Here, the FAC provides for a basis of vicarious liability between Coldwell Defendants and 4 Malibu Defendants based upon a joint venture theory.  (FAC ¶ 13.) Thus, to prevail, Coldwell Defendants would have to present evidence that demonstrates they were not in a joint venture with 4 Malibu, or show why 4 Malibu would not be liable in addition to their own alleged liability.  In their motion, however, the Coldwell Defendants only focus on their own knowledge and statements. (See, e.g., UMFs 11-13, 67, 70-75, 80-85.)

 

As to the 4 Malibu Defendants, Colwell Defendants only mention that they co-listed the sale of the Properties with agent David Eytan Levin and 4 Malibu Real Estate for $25.9 Million. (UMF 1.) Critically, Coldwell Defendants do not present evidence that they and 4 Malibu Defendants were not engaged in a joint venture, as alleged in the FAC. In reply, Defendants merely cite the listing agreement between the Fishmans, on the one hand, and Coldwell and 4 Malibu on the other.
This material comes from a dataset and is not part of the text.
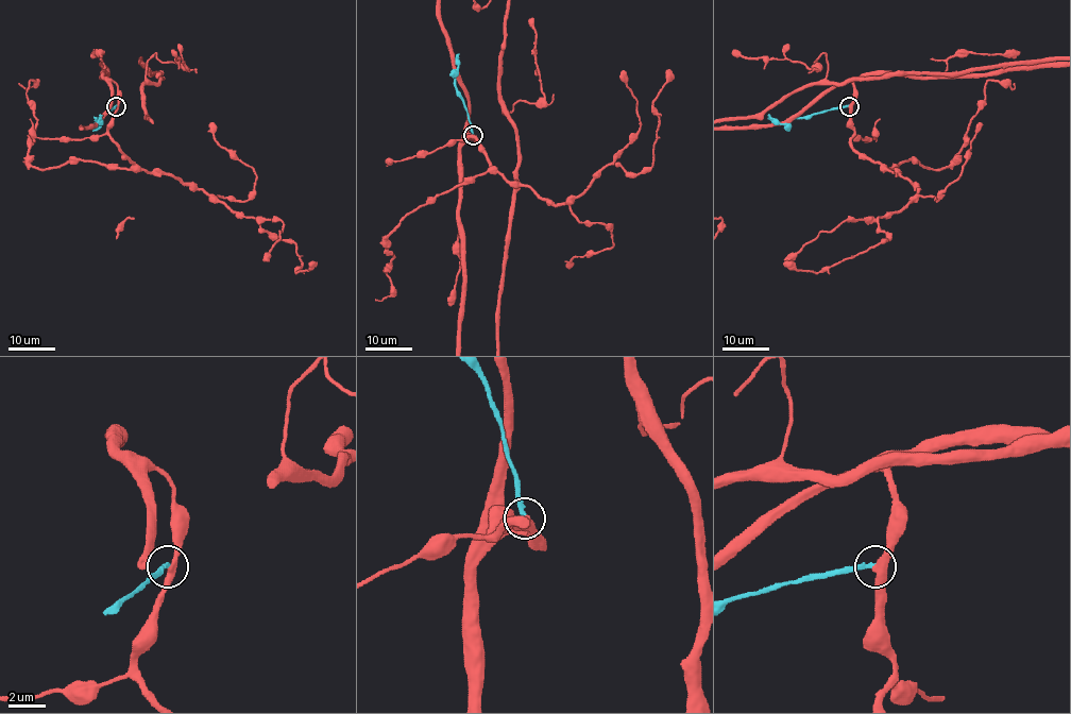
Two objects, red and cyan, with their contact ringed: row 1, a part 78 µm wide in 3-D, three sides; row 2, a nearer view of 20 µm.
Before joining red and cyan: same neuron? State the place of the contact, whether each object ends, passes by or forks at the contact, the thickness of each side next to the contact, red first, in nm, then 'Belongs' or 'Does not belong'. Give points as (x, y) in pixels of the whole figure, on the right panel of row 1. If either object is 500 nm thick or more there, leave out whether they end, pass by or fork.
Place: (849, 106). At the ring red passes by. At the ring cyan ends. Thickness 380 nm (red) against 240 nm. Does not belong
Strictly construed, this does not meet their burden of production. The Listing Agreement makes no comment on Coldwell and 4 Malibu’s relationship or how they would split profits/losses, etc. Simply because they were co-listing the Properties does not controvert the alleged joint venture. Defendants would need to affirmatively demontrate that they did not agree to engage in a common business undertaking, did not share profits and losses, or did not have a right of joint control over the venture. Coldwell Defendants improperly attempt to shift the burden on this point by arguing that Plaintiffs have not proffered evidence that they and 4 Malibu had any share in profits/losses of their venture. If Defendants did not have a joint venture with 4 Malibu, or the other defendants, as they contend, then they had the burden of production on this motion to show that they were not joint venturers.

 

            Furthermore, Coldwell Defendants do not address whether 4 Malibu may be liable for negligence/negligent misrepresentation. Thus, it would be difficult for the Court to find that Coldwell Defendants meet their burden of production and persuasion as to any issue regarding 4 Malibu Defendants.

 

To an extent, Colwell Defendant’s arguments regarding justifiable reliance may also apply to 4 Malibu’s liability. However, at best, Coldwell Defendants only show Plaintiffs’ unreasonable reliance on any statements concerning the dry-rot issue. (See Mot. at pp. 6-11; UMFs 26-30, 42-47, 66.) Several of the defects were allegedly known by Defendants, and not actively disclaimed such as the dry rot issue. Furthermore, Coldwell Defendants only address their own knowledge of the other issues. For instance, the following issues are not completely addressed as to 4 Malibu:

 

Permits: FAC ¶ 85(a-b), see UMFs 15, 32, 65, and 67;

Escrow reports: FAC ¶ 85(c-f), see UMFs 48 and 68;

Bituthene on Bathroom Floor: FAC ¶ 85(g), no attendant UMFs;

Koi Pond leak: FAC ¶ 85(h), see UMF 70;

Sprinkler Malfunction: FAC ¶ 85(i-t), see UMFs 11, and 69-71; and

Sprinkler Cover-up: FAC ¶ 85(z-cc), see UMFs 72-73.

 

For these reasons, the Coldwell Defendants failed to meet their initial burden on the negligence causes of action. As the Coldwell Defendants moved for summary judgment only, and not summary adjudication of any specific issues, the motion must be denied in its entirety.

 

Accordingly, Coldwell Defendants’ motion is DENIED.